» **Available data**:
::::::::::

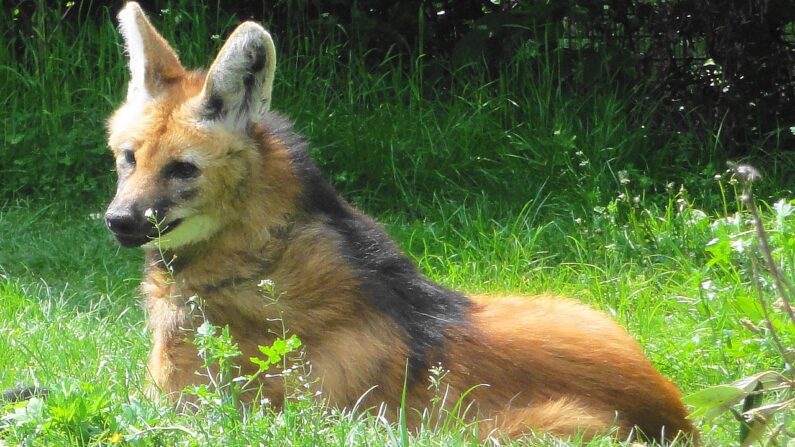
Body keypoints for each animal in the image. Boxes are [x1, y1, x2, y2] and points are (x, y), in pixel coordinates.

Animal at [104, 2, 696, 444]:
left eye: (183, 169)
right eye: (129, 158)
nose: (118, 221)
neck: (254, 254)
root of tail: (673, 415)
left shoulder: (184, 412)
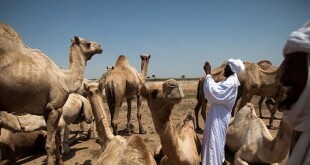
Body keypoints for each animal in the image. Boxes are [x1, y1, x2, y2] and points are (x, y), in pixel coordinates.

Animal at [0, 22, 103, 164]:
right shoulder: (53, 108)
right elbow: (50, 145)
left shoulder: (47, 110)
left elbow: (55, 142)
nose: (100, 46)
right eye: (87, 43)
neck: (63, 77)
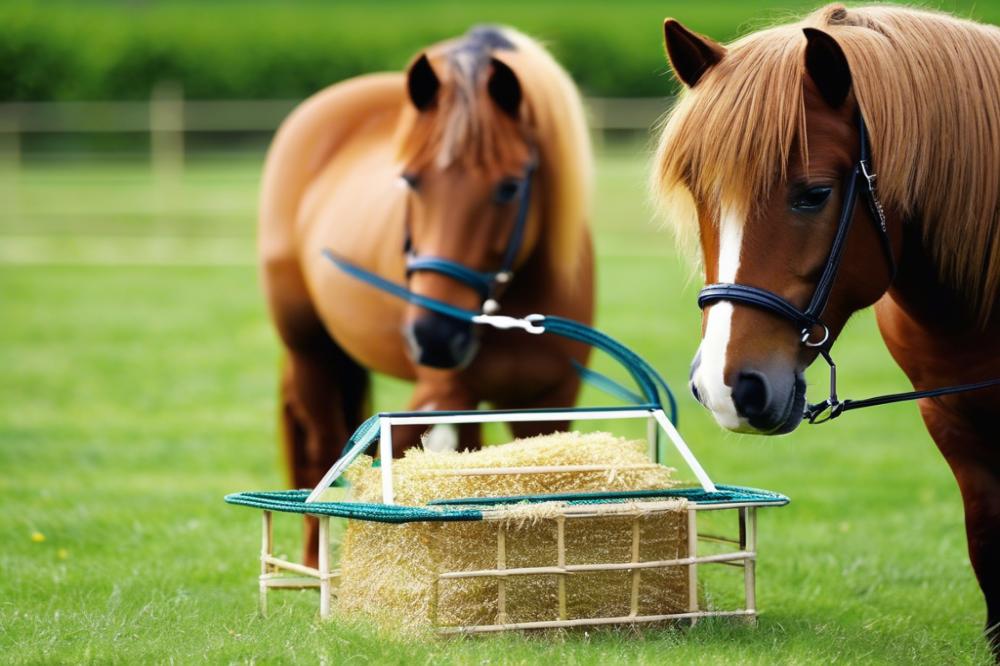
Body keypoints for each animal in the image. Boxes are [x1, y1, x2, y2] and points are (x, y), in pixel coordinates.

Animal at [262, 26, 596, 560]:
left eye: (509, 187)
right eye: (409, 180)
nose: (435, 338)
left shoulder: (551, 403)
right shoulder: (437, 392)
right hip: (311, 351)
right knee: (322, 449)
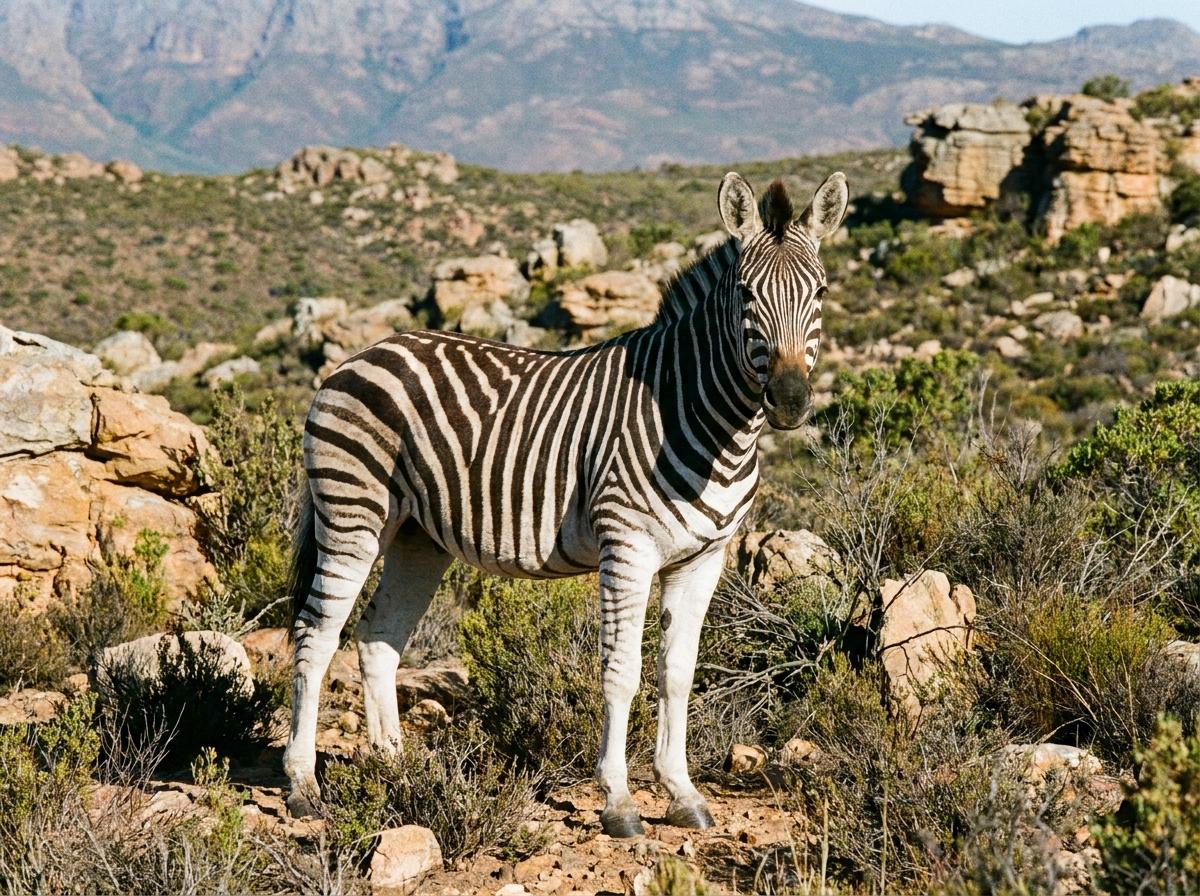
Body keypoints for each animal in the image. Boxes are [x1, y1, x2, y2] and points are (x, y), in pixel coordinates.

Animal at [284, 170, 848, 837]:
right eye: (745, 295)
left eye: (820, 291)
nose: (789, 401)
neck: (708, 421)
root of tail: (362, 354)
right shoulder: (627, 546)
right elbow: (622, 671)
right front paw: (619, 802)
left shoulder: (703, 557)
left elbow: (678, 673)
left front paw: (682, 793)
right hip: (352, 513)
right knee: (315, 636)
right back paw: (302, 787)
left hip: (418, 537)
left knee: (376, 639)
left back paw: (397, 772)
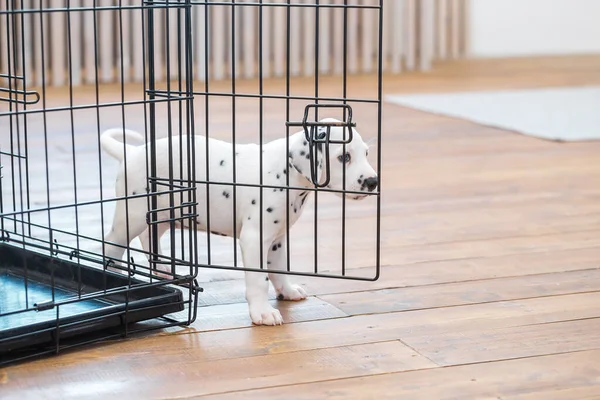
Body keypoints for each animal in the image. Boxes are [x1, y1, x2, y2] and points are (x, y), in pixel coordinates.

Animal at [100, 119, 378, 324]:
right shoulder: (255, 238)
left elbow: (279, 269)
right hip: (132, 215)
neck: (286, 173)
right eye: (344, 157)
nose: (373, 181)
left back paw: (162, 269)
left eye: (365, 153)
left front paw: (287, 291)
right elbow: (259, 279)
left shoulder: (277, 239)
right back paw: (114, 275)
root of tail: (133, 152)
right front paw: (262, 312)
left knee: (149, 237)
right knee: (110, 244)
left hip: (164, 214)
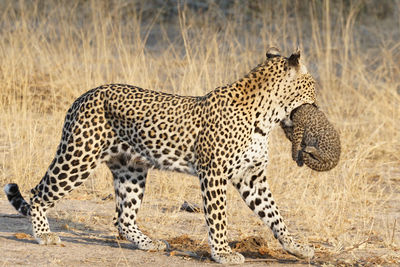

::::::::::

» **What you have to do**: What's needed is an exact copy of the lines above from the one with "left eye: (183, 169)" through the one with "right eye: (409, 180)", both included; the pictures stay out.

» **Solution to this problem**:
left eye: (183, 169)
right eye: (129, 158)
nose: (118, 221)
neck: (254, 254)
root of tail: (673, 415)
left shoulder: (184, 412)
Body keypoints for each animal in the image. Boxes are [x1, y1, x2, y2] and points are (x, y), in pixel coordinates.

Animal at [0, 22, 103, 164]:
right shoulder: (53, 108)
right elbow: (50, 145)
left shoulder: (47, 110)
left elbow: (55, 142)
nose: (100, 46)
right eye: (87, 43)
neck: (63, 77)
Body keypoints for each animal in the image. Boxes are [x1, y1, x2, y2] and points are (x, y), in pixel coordinates.

Animal at [262, 26, 596, 560]:
left eye: (509, 187)
right eye: (409, 180)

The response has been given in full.